#### SELECTED EXCERPT:
### PROBLEM LINK:

**Editorialist:** Vivek Hamirvasia

### DIFFICULTY:

EASY-MEDIUM

### PREREQUISITES:

Dynamic Programming.

### PROBLEM:

Given the first **N** natural numbers, we need to find the number of ways to arrange them such that only **K** of them are visible from left to right. A number is visible if there is no number greater than it, to the left of it.

### EXPLANATION:

This can be solved with dynamic programming where

DP[i][j] = number of ways to place the first **i** numbers in position **1** to **i** such that **j** of them are visible.

At every position **i**, we can choose to place the largest number **i**, or any of the number from **1** to **i-1**. Thus DP[N][K] is the required answer.

#### DATA EXTRACTS:
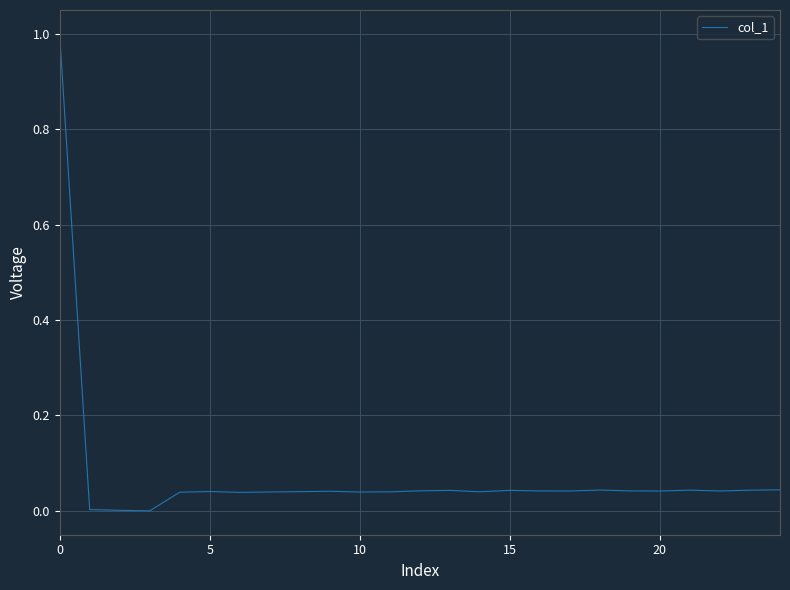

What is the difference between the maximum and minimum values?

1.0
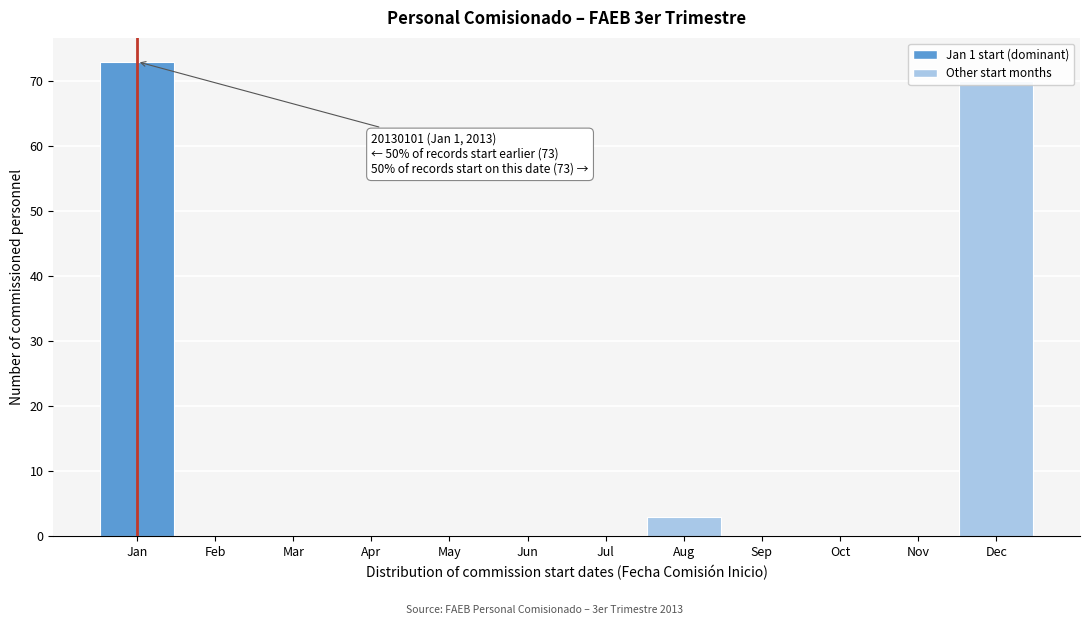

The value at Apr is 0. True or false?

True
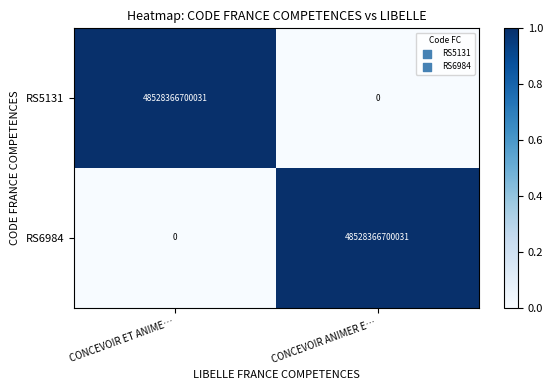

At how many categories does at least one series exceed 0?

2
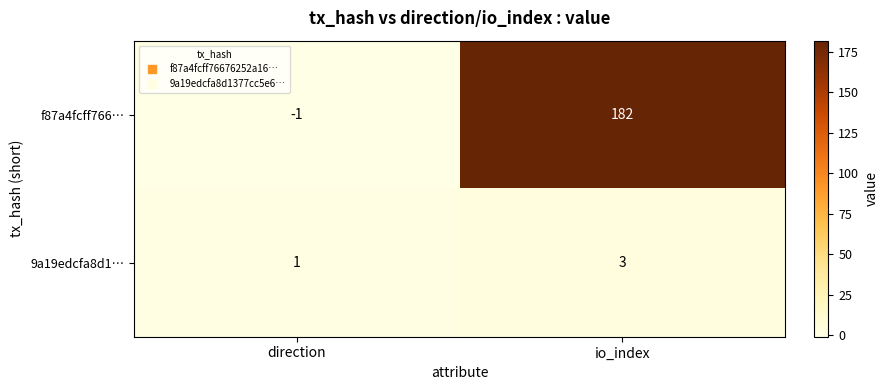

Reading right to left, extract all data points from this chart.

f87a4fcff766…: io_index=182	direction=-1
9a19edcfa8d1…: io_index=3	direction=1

#### WHAT YOU NEED TO DO:
[1] Rewrite the four chart records with "categories" changed to "groups" and everything else kept the same. Leave out the pictures.
[2] Continue the editorial on counting arrangements of the first N numbers with K visible from the point where it stops.

#### EXERCISE RESULTS:
[1]
What is the difference between the maximum and minimum values?

1.0

The value at Apr is 0. True or false?

True

At how many groups does at least one series exceed 0?

2

Reading right to left, extract all data points from this chart.

f87a4fcff766…: io_index=182	direction=-1
9a19edcfa8d1…: io_index=3	direction=1

[2]
DP[i][j] = DP[i-1][j-1] + (i-1) * DP[i-1][j]

Placing the largest number **i** at position **i** will always make it visible and the problem reduces to finding the number of ways to place the first **i-1** numbers in position **1** to **i-1** such that **j-1** of them are visible.

While, placing any of the number from *1* to *i-1* on position *i*, makes that element not visible, and hence the problem reduces to to finding the number of ways to place the first *i-1* numbers in position *1* to *i-1* such that *j* of them are visible.

Hence, at every step, we can either place the largest number there or place any of the (i-1) smaller numbers there. In the first case, the largest number will be visible for sure and in the second case, the chosen number will not be visible for sure since at some point, the largest number will overshadow it.

Base Condition is DP[1][1] = 1.

We can precompute the DP for 1<=i<=1000 and 1<=j<=i and then answer each test case in O(1)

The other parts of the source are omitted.